浄化槽は使用人数に合わせてその大きさが変わります。もちろん、使用人数が多いほど浄化槽の容量も多くなります。浄化槽は下水道が引かれていない個人住宅などでも使用されます。浄化槽で浄化された液体は、接続されている排水路に排出されます。
バキューム車や吸引車との汲み取り作業
し尿の汲み取り作業を行う際は、マンホールの蓋を外します。ちなみに、配置されているマンホールはいたずら防止などの観点からネジで止められていますので、ネジを回してから外します。タンク内は汚れなどがこびりついているため、棒などで浄化槽の側面などの汚れを擦り落とします。
その後、バキューム車に備え付けられているホースを伸ばしてし尿などを汲み取りします。最近のバキューム車のホースは、自動巻き取り式になっているため、ホースの巻取りにはあまり苦労をしないそうです。
し尿以外の吸引も行うバキューム車や吸引車
バキューム車や吸引車は、産業廃棄物の処理を行う場合もあります。これは、建設現場で発生する汚泥や工場などで発生する廃油などを回収するためです。これらの回収された産業廃棄物は、定められた処分場にバキューム車や吸引車により搬送されていくのです。建設現場などの図面で、バキューム車のcadデータが必要になるのは、こういった要因があるからです。
故障や修理の際にも必要なバキューム車のCADデータ
cadデータはcad図面で必要になるだけではありません。車両の故障や修理などでもcadが必要になります。もちろん、故障や修理といった対応は、販売メーカーやレンタル業者が行うのが一般的です。
しかし、自社で保有している車両であれば、簡単なメンテナンス作業であればメーカーを通さずともできる場合があります。そういった簡易的なメンテナンスを可能にするためにも、メーカーなどから無料のcad図面をフリーダウンロードしておくと便利です。
さらには、cad図面だけではなく資料作りなどにも使えるフリーの写真データなどもダウンロードしておくことがおすすめです。ただし、無料でダウンロードできるデータだとしても、著作権フリーではない場合もあります。社内資料やプレゼンで使うのは大丈夫だとしても、パンフレットの商用使用については無料で使用できませんので注意しましょう。こうしたトラブルに対応するためにも、フリーダウンロードしたcadや写真などは、いつでも正しく使えるように整理しておくことが大切です。
今でも開発改良を続けるバキューム車や吸引車
バキューム車は全国で先駆けて神奈川県川崎市で開発・導入されました。以前は清掃課という部署で取り扱っていたようですが、現在では生活環境事業所が取り扱っています。もちろん、現在でもバキューム車は現役で活躍しているようです。

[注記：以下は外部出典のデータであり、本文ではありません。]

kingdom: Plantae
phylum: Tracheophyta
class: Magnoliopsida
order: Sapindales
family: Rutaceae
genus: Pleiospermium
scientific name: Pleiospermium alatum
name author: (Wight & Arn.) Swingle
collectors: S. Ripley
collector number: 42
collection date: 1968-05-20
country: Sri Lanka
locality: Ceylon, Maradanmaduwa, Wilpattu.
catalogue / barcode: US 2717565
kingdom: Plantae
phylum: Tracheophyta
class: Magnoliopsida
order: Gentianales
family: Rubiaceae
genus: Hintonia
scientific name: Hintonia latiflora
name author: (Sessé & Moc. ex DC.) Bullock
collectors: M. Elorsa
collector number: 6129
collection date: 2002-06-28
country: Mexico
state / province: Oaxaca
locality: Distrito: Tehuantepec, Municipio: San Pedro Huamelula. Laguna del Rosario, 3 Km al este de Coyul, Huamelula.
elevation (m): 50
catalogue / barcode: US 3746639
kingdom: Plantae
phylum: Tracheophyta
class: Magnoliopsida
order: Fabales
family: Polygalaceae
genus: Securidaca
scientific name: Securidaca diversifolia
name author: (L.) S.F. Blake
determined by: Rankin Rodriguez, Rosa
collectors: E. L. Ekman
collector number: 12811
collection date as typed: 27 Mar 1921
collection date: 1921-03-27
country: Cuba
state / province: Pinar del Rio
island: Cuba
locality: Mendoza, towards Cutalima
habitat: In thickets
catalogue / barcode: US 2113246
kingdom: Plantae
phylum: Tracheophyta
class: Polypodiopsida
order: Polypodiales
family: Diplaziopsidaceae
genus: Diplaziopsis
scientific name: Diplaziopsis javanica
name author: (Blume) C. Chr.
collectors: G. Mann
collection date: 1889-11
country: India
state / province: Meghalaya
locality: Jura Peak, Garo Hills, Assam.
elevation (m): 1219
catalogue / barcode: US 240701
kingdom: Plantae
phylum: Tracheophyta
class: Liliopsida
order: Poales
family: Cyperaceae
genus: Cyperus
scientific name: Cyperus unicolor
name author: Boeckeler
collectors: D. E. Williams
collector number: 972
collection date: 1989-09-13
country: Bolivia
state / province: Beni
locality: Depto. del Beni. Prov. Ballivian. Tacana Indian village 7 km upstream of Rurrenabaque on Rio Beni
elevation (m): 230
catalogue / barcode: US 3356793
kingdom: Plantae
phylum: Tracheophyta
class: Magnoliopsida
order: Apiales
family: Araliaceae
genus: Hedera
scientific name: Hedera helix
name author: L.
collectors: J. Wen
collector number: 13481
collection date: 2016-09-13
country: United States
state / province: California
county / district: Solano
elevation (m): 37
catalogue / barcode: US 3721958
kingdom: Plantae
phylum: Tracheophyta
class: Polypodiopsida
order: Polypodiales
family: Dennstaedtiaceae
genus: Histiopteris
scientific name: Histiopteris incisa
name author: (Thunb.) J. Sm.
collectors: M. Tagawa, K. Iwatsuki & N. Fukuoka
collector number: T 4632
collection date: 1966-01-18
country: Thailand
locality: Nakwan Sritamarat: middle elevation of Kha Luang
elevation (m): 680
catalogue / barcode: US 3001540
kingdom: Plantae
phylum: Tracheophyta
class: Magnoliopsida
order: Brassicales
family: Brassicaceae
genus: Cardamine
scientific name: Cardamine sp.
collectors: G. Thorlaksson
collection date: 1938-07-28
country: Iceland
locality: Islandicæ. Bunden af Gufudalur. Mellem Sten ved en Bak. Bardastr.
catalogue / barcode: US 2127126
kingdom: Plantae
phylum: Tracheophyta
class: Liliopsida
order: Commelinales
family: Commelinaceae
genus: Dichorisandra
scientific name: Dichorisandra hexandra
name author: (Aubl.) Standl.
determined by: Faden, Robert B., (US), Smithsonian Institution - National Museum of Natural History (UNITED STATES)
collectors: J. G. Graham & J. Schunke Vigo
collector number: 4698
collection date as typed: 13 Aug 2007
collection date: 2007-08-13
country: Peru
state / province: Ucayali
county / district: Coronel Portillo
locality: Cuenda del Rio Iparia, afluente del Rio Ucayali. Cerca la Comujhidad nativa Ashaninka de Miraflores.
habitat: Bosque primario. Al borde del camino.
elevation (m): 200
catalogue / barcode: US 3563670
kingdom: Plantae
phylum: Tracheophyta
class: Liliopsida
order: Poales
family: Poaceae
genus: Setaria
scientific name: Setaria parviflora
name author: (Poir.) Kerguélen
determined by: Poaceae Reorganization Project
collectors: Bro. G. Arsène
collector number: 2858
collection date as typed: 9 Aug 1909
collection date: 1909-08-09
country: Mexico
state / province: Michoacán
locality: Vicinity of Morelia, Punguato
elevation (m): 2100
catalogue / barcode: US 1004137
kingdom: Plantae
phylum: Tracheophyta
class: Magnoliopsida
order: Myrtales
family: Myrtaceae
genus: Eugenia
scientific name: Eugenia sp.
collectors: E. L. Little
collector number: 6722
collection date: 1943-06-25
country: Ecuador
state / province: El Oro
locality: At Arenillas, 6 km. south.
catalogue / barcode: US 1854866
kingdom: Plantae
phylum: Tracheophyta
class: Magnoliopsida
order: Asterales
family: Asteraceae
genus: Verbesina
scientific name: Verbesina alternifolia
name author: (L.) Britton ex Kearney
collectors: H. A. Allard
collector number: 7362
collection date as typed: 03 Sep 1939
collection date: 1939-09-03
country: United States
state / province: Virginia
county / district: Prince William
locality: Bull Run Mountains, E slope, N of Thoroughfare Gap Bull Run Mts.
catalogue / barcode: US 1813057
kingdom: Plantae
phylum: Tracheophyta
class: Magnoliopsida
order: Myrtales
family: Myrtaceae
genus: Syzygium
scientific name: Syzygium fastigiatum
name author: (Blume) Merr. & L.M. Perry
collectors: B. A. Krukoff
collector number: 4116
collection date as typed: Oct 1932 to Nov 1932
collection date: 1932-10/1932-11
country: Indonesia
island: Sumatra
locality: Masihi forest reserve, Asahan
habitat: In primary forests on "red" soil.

下水道の整備が進むにつれて、バキューム車や吸引車は見かけることが少なくなりました。一方で、現在のバキューム車や吸引車は以前のように、し尿の臭いを漂わせたり、ホースを人力で巻き上げるといったことがなくなりました。これもひとえにバキューム車や吸引車を日々開発し改良している人たちや、それを扱う作業員たちのの努力の賜物なのです。